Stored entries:
◆ ◆ ◆ ◆ ◆

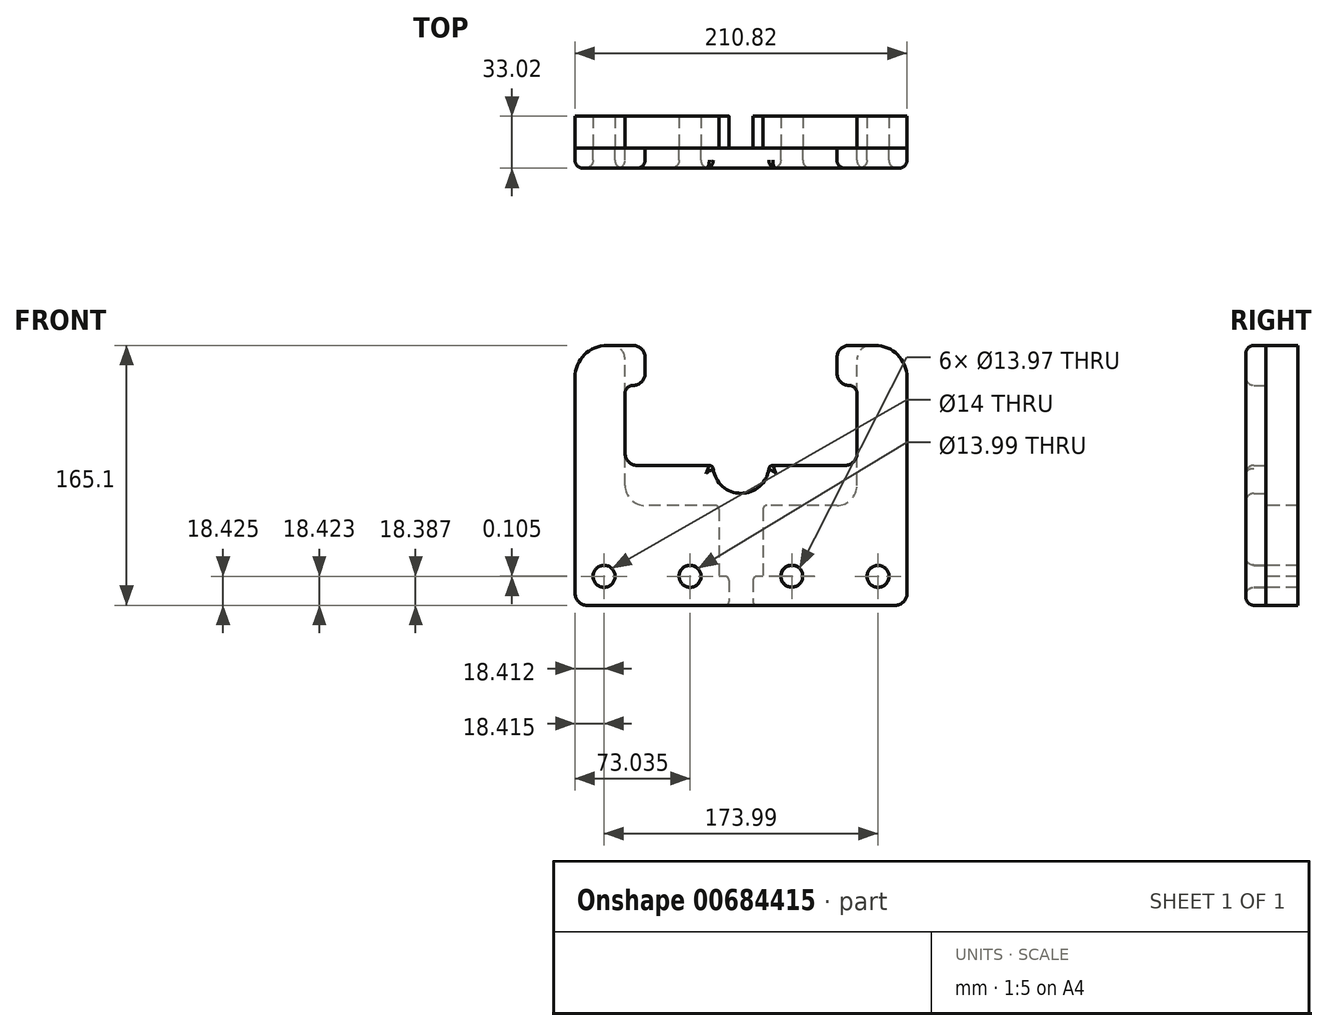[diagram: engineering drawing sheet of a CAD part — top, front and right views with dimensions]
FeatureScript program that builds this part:
annotation { "Feature Type Name" : "Feature", "Feature Type Description" : "" }
export const myFeature = defineFeature(function(context is Context, id is Id, definition is map)
    precondition{}
    {
        {
            var Q0;
            Q0=qCreatedBy(makeId("Front.planeOp"),FACE);
            var sketch = newSketch(context, id + "F0", { "sketchPlane" : qUnion([Q0])});
            skLineSegment(sketch, "E0.bottom", {"start": v(53.34, -100.21) * mm, "end": v(8.89, -100.21) * mm});
            skLineSegment(sketch, "E0.left", {"start": v(66.04, -87.51) * mm, "end": v(66.04, -7.5) * mm});
            skLineSegment(sketch, "E0.right", {"start": v(-81.28, -87.51) * mm, "end": v(-81.28, -7.5) * mm});
            skPoint(sketch, "E0.middle", {"position": v(-7.62, 44.57) * mm});
            skPoint(sketch, "E1.visualSharp", {"position": v(-81.28, -100.21) * mm});
            skArc(sketch, "E1.filletArc", {"start": v(-81.28, -87.51) * mm, "mid": v(-77.56, -96.5) * mm, "end": v(-68.58, -100.21) * mm});
            skPoint(sketch, "E2.visualSharp", {"position": v(66.04, -100.21) * mm});
            skArc(sketch, "E2.filletArc", {"start": v(53.34, -100.21) * mm, "mid": v(62.32, -96.5) * mm, "end": v(66.04, -87.51) * mm});
            skPoint(sketch, "E3.visualSharp", {"position": v(66.04, 189.35) * mm});
            skPoint(sketch, "E4.visualSharp", {"position": v(-81.28, 189.35) * mm});
            skLineSegment(sketch, "E5", {"start": v(-92.71, 1.39) * mm, "end": v(-90.17, 1.39) * mm});
            skLineSegment(sketch, "E6", {"start": v(-113.03, -18.93) * mm, "end": v(-113.03, -156.1) * mm});
            skLineSegment(sketch, "E7", {"start": v(97.79, -18.93) * mm, "end": v(97.79, -156.1) * mm});
            skLineSegment(sketch, "E8", {"start": v(-105.41, -163.71) * mm, "end": v(-17.78, -163.71) * mm});
            skLineSegment(sketch, "E9.trimOffspring", {"start": v(74.93, 1.39) * mm, "end": v(77.47, 1.39) * mm});
            skPoint(sketch, "E10.visualSharp", {"position": v(-113.03, 1.39) * mm});
            skArc(sketch, "E10.filletArc", {"start": v(-92.71, 1.39) * mm, "mid": v(-107.08, -4.57) * mm, "end": v(-113.03, -18.93) * mm});
            skPoint(sketch, "E11.visualSharp", {"position": v(-81.28, 1.39) * mm});
            skArc(sketch, "E11.filletArc", {"start": v(-81.28, -7.5) * mm, "mid": v(-83.88, -1.22) * mm, "end": v(-90.17, 1.39) * mm});
            skPoint(sketch, "E12.visualSharp", {"position": v(66.04, 1.39) * mm});
            skArc(sketch, "E12.filletArc", {"start": v(74.93, 1.39) * mm, "mid": v(68.64, -1.22) * mm, "end": v(66.04, -7.5) * mm});
            skPoint(sketch, "E13.visualSharp", {"position": v(97.79, 1.39) * mm});
            skArc(sketch, "E13.filletArc", {"start": v(97.79, -18.93) * mm, "mid": v(91.84, -4.57) * mm, "end": v(77.47, 1.39) * mm});
            skLineSegment(sketch, "E14", {"start": v(-21.6, -100.21) * mm, "end": v(-21.6, -145.3) * mm});
            skLineSegment(sketch, "E15", {"start": v(-21.6, -145.3) * mm, "end": v(-21.6, -102.75) * mm});
            skLineSegment(sketch, "E16", {"start": v(6.35, -102.75) * mm, "end": v(6.35, -145.3) * mm});
            skLineSegment(sketch, "E17", {"start": v(6.35, -145.3) * mm, "end": v(2.54, -145.3) * mm});
            skLineSegment(sketch, "E18", {"start": v(0, -147.84) * mm, "end": v(0, -161.17) * mm});
            skLineSegment(sketch, "E19", {"start": v(0, -163.71) * mm, "end": v(0, -147.84) * mm});
            skLineSegment(sketch, "E20", {"start": v(-15.24, -147.84) * mm, "end": v(-15.24, -161.17) * mm});
            skLineSegment(sketch, "E21.trimOffspring", {"start": v(-24.13, -100.21) * mm, "end": v(-68.58, -100.21) * mm});
            skPoint(sketch, "E22.visualSharp", {"position": v(-21.6, -100.21) * mm});
            skArc(sketch, "E22.filletArc", {"start": v(-21.6, -102.75) * mm, "mid": v(-22.33, -100.96) * mm, "end": v(-24.13, -100.21) * mm});
            skPoint(sketch, "E23.visualSharp", {"position": v(6.35, -100.21) * mm});
            skArc(sketch, "E23.filletArc", {"start": v(8.89, -100.21) * mm, "mid": v(7.1, -100.96) * mm, "end": v(6.35, -102.75) * mm});
            skLineSegment(sketch, "E24.trimOffspring", {"start": v(-17.78, -145.3) * mm, "end": v(-21.6, -145.3) * mm});
            skLineSegment(sketch, "E25.trimOffspring", {"start": v(2.54, -163.71) * mm, "end": v(90.17, -163.71) * mm});
            skPoint(sketch, "E26.visualSharp", {"position": v(-15.24, -145.3) * mm});
            skArc(sketch, "E26.filletArc", {"start": v(-15.24, -147.84) * mm, "mid": v(-15.98, -146.04) * mm, "end": v(-17.78, -145.3) * mm});
            skPoint(sketch, "E27.visualSharp", {"position": v(0, -145.3) * mm});
            skArc(sketch, "E27.filletArc", {"start": v(2.54, -145.3) * mm, "mid": v(0.74, -146.04) * mm, "end": v(0, -147.84) * mm});
            skPoint(sketch, "E28.visualSharp", {"position": v(0, -163.71) * mm});
            skArc(sketch, "E28.filletArc", {"start": v(0, -161.17) * mm, "mid": v(0.74, -162.97) * mm, "end": v(2.54, -163.71) * mm});
            skPoint(sketch, "E29.visualSharp", {"position": v(-15.24, -163.71) * mm});
            skArc(sketch, "E29.filletArc", {"start": v(-17.78, -163.71) * mm, "mid": v(-15.98, -162.97) * mm, "end": v(-15.24, -161.17) * mm});
            skLineSegment(sketch, "E30", {"start": v(-21.6, -145.3) * mm, "end": v(-17.78, -145.3) * mm});
            skCircle(sketch, "E31", {"center": v(-94.62, -145.3) * mm, "radius": 6.99 * mm});
            skCircle(sketch, "E32", {"center": v(-40, -145.3) * mm, "radius": 6.99 * mm});
            skCircle(sketch, "E33", {"center": v(24.76, -145.3) * mm, "radius": 6.99 * mm});
            skCircle(sketch, "E34", {"center": v(79.37, -145.3) * mm, "radius": 6.99 * mm});
            skPoint(sketch, "E35.orphan", {"position": v(-113.03, -145.3) * mm});
            skPoint(sketch, "E36.trimOffspring.end.orphan", {"position": v(-94.62, -163.71) * mm});
            skPoint(sketch, "E37.start.orphan", {"position": v(-40, -163.71) * mm});
            skLineSegment(sketch, "E38.trimOffspring", {"start": v(2.54, -145.3) * mm, "end": v(6.35, -145.3) * mm});
            skPoint(sketch, "E39.start.orphan", {"position": v(24.77, -163.71) * mm});
            skPoint(sketch, "E40.orphan", {"position": v(79.37, -163.71) * mm});
            skPoint(sketch, "E41.visualSharp", {"position": v(-113.03, -163.71) * mm});
            skArc(sketch, "E41.filletArc", {"start": v(-113.03, -156.1) * mm, "mid": v(-110.8, -161.48) * mm, "end": v(-105.41, -163.71) * mm});
            skPoint(sketch, "E42.visualSharp", {"position": v(97.79, -163.71) * mm});
            skArc(sketch, "E42.filletArc", {"start": v(90.17, -163.71) * mm, "mid": v(95.56, -161.48) * mm, "end": v(97.79, -156.1) * mm});
            skSolve(sketch);
        }
        {
            var Q0;
            Q0=makeQuery(id+"F0.imprint","IMPRINT",FACE,{"disambiguationData":[TD([[makeQuery(id+"F0.imprint","IMPRINT",EDGE,{"derivedFrom":sQuery(id+"F0.wireOp",EDGE,"E0.right")}),1.0]])]});
            var sketch = newSketch(context, id + "F1", { "sketchPlane" : qUnion([Q0])});
            skLineSegment(sketch, "E43.0", {"start": v(-81.28, -67.2) * mm, "end": v(-81.28, -29.1) * mm});
            skArc(sketch, "E43.7", {"start": v(-92.71, 1.39) * mm, "mid": v(-107.08, -4.57) * mm, "end": v(-113.03, -18.93) * mm});
            skLineSegment(sketch, "E43.8", {"start": v(-113.03, -18.93) * mm, "end": v(-113.03, -156.1) * mm});
            skLineSegment(sketch, "E43.9", {"start": v(-105.41, -163.71) * mm, "end": v(-15.24, -163.71) * mm});
            skArc(sketch, "E44.1", {"start": v(97.79, -18.93) * mm, "mid": v(91.84, -4.57) * mm, "end": v(77.47, 1.39) * mm});
            skLineSegment(sketch, "E44.2", {"start": v(97.79, -156.1) * mm, "end": v(97.79, -18.93) * mm});
            skLineSegment(sketch, "E44.3", {"start": v(0, -163.71) * mm, "end": v(90.17, -163.71) * mm});
            skLineSegment(sketch, "E44.6", {"start": v(66.04, -29.1) * mm, "end": v(66.04, -67.2) * mm});
            skLineSegment(sketch, "E45", {"start": v(-56.44, -74.81) * mm, "end": v(-27.78, -74.81) * mm});
            skLineSegment(sketch, "E46", {"start": v(-56.44, -74.81) * mm, "end": v(-73.66, -74.81) * mm});
            skLineSegment(sketch, "E47", {"start": v(-15.24, -163.71) * mm, "end": v(0, -163.71) * mm});
            skPoint(sketch, "E48.orphan", {"position": v(-58.21, 0) * mm});
            skLineSegment(sketch, "E49", {"start": v(-92.71, 1.39) * mm, "end": v(-76.2, 1.39) * mm});
            skLineSegment(sketch, "E50", {"start": v(77.47, 1.39) * mm, "end": v(60.96, 1.39) * mm});
            skLineSegment(sketch, "E51", {"start": v(-68.58, -6.23) * mm, "end": v(-68.58, -16.4) * mm});
            skLineSegment(sketch, "E52", {"start": v(53.34, -6.23) * mm, "end": v(53.34, -16.4) * mm});
            skLineSegment(sketch, "E53", {"start": v(60.96, -24.01) * mm, "end": v(60.96, -24.01) * mm});
            skLineSegment(sketch, "E54", {"start": v(-76.2, -24.01) * mm, "end": v(-76.2, -24.01) * mm});
            skPoint(sketch, "E55.visualSharp", {"position": v(-68.58, 1.39) * mm});
            skArc(sketch, "E55.filletArc", {"start": v(-68.58, -6.23) * mm, "mid": v(-70.81, -0.85) * mm, "end": v(-76.2, 1.39) * mm});
            skPoint(sketch, "E56.visualSharp", {"position": v(-68.58, -24.01) * mm});
            skArc(sketch, "E56.filletArc", {"start": v(-76.2, -24.01) * mm, "mid": v(-70.81, -21.78) * mm, "end": v(-68.58, -16.4) * mm});
            skPoint(sketch, "E57.newPointB", {"position": v(-81.28, -7.5) * mm});
            skArc(sketch, "E57.filletArc", {"start": v(-76.2, -24.01) * mm, "mid": v(-79.8, -25.5) * mm, "end": v(-81.28, -29.1) * mm});
            skPoint(sketch, "E58.visualSharp", {"position": v(53.34, 1.39) * mm});
            skArc(sketch, "E58.filletArc", {"start": v(60.96, 1.39) * mm, "mid": v(55.57, -0.85) * mm, "end": v(53.34, -6.23) * mm});
            skPoint(sketch, "E59.orphan", {"position": v(66.04, -7.5) * mm});
            skPoint(sketch, "E60.visualSharp", {"position": v(53.34, -24.01) * mm});
            skArc(sketch, "E60.filletArc", {"start": v(53.34, -16.4) * mm, "mid": v(55.57, -21.78) * mm, "end": v(60.96, -24.01) * mm});
            skPoint(sketch, "E61.visualSharp", {"position": v(66.04, -24.01) * mm});
            skArc(sketch, "E61.filletArc", {"start": v(66.04, -29.1) * mm, "mid": v(64.55, -25.5) * mm, "end": v(60.96, -24.01) * mm});
            skPoint(sketch, "E62.visualSharp", {"position": v(-81.28, -74.81) * mm});
            skArc(sketch, "E62.filletArc", {"start": v(-81.28, -67.2) * mm, "mid": v(-79.05, -72.58) * mm, "end": v(-73.66, -74.81) * mm});
            skPoint(sketch, "E63.visualSharp", {"position": v(66.04, -74.81) * mm});
            skArc(sketch, "E63.filletArc", {"start": v(58.42, -74.81) * mm, "mid": v(63.8, -72.58) * mm, "end": v(66.04, -67.2) * mm});
            skPoint(sketch, "E64", {"position": v(-7.62, -74.81) * mm});
            skArc(sketch, "E65", {"start": v(-25.26, -77.04) * mm, "mid": v(-7.62, -92.6) * mm, "end": v(10.02, -77.04) * mm});
            skLineSegment(sketch, "E66.trimOffspring", {"start": v(12.54, -74.81) * mm, "end": v(58.42, -74.81) * mm});
            skPoint(sketch, "E67.visualSharp", {"position": v(-25.4, -74.81) * mm});
            skArc(sketch, "E67.filletArc", {"start": v(-25.26, -77.04) * mm, "mid": v(-26.1, -75.45) * mm, "end": v(-27.78, -74.81) * mm});
            skPoint(sketch, "E68.visualSharp", {"position": v(10.16, -74.81) * mm});
            skArc(sketch, "E68.filletArc", {"start": v(12.54, -74.81) * mm, "mid": v(10.86, -75.45) * mm, "end": v(10.02, -77.04) * mm});
            skPoint(sketch, "E69.visualSharp", {"position": v(-113.03, -163.71) * mm});
            skArc(sketch, "E69.filletArc", {"start": v(-113.03, -156.1) * mm, "mid": v(-110.8, -161.48) * mm, "end": v(-105.41, -163.71) * mm});
            skPoint(sketch, "E70.visualSharp", {"position": v(97.79, -163.71) * mm});
            skArc(sketch, "E70.filletArc", {"start": v(90.17, -163.71) * mm, "mid": v(95.56, -161.48) * mm, "end": v(97.79, -156.1) * mm});
            skCircle(sketch, "E71", {"center": v(24.62, -145.22) * mm, "radius": 6.99 * mm});
            skCircle(sketch, "E72", {"center": v(79.37, -145.32) * mm, "radius": 6.99 * mm});
            skCircle(sketch, "E73", {"center": v(-94.62, -145.29) * mm, "radius": 7 * mm});
            skCircle(sketch, "E74", {"center": v(-40, -145.28) * mm, "radius": 7 * mm});
            skSolve(sketch);
        }
        {
            var Q0;
            Q0 = qSketchRegion(id + "F0", true);
            extrude(context, id + "F2", {"entities" : qUnion([Q0]), "depth" : -20.32 * mm, "offsetDistance" : 25.4 * mm});
        }
        {
            var Q0;
            Q0 = qSketchRegion(id + "F1", true);
            extrude(context, id + "F3", {"entities" : qUnion([Q0]), "depth" : 12.7 * mm, "offsetDistance" : 25.4 * mm});
        }
        {
            var Q0;
            Q0=makeQuery(id+"F3.opExtrude","CAP_FACE",FACE,{"disambiguationData":[OSD([sQuery(id+"F1.wireOp",EDGE,"E43.0"),sQuery(id+"F1.wireOp",EDGE,"E43.7"),sQuery(id+"F1.wireOp",EDGE,"E43.8"),sQuery(id+"F1.wireOp",EDGE,"E43.9"),sQuery(id+"F1.wireOp",EDGE,"E44.1"),sQuery(id+"F1.wireOp",EDGE,"E44.2"),sQuery(id+"F1.wireOp",EDGE,"E44.3"),sQuery(id+"F1.wireOp",EDGE,"E44.6"),sQuery(id+"F1.wireOp",EDGE,"E45"),sQuery(id+"F1.wireOp",EDGE,"E46"),sQuery(id+"F1.wireOp",EDGE,"E47"),sQuery(id+"F1.wireOp",EDGE,"E49"),sQuery(id+"F1.wireOp",EDGE,"E50"),sQuery(id+"F1.wireOp",EDGE,"E51"),sQuery(id+"F1.wireOp",EDGE,"E52"),sQuery(id+"F1.wireOp",EDGE,"E55.filletArc"),sQuery(id+"F1.wireOp",EDGE,"E56.filletArc"),sQuery(id+"F1.wireOp",EDGE,"E57.filletArc"),sQuery(id+"F1.wireOp",EDGE,"E58.filletArc"),sQuery(id+"F1.wireOp",EDGE,"E60.filletArc"),sQuery(id+"F1.wireOp",EDGE,"E61.filletArc"),sQuery(id+"F1.wireOp",EDGE,"E62.filletArc"),sQuery(id+"F1.wireOp",EDGE,"E63.filletArc"),sQuery(id+"F1.wireOp",EDGE,"E65"),sQuery(id+"F1.wireOp",EDGE,"E66.trimOffspring"),sQuery(id+"F1.wireOp",EDGE,"E67.filletArc"),sQuery(id+"F1.wireOp",EDGE,"E68.filletArc"),sQuery(id+"F1.wireOp",EDGE,"E69.filletArc"),sQuery(id+"F1.wireOp",EDGE,"E70.filletArc"),sQuery(id+"F1.wireOp",EDGE,"E71"),sQuery(id+"F1.wireOp",EDGE,"E72"),sQuery(id+"F1.wireOp",EDGE,"E73"),sQuery(id+"F1.wireOp",EDGE,"E74")])],"isStart":false});
            fillet(context, id + "F4", {"entities" : qUnion([Q0]), "radius" : 5.08 * mm, "tangentPropagation" : true, "allowEdgeOverflow" : false});
        }
    });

◆ ◆ ◆ ◆ ◆

→ **STATED GOAL**: Return every line of the records that contains the string "qSketchRegion".

→ **CORRECT ANSWER**:
            Q0 = qSketchRegion(id + "F0", true);
            Q0 = qSketchRegion(id + "F1", true);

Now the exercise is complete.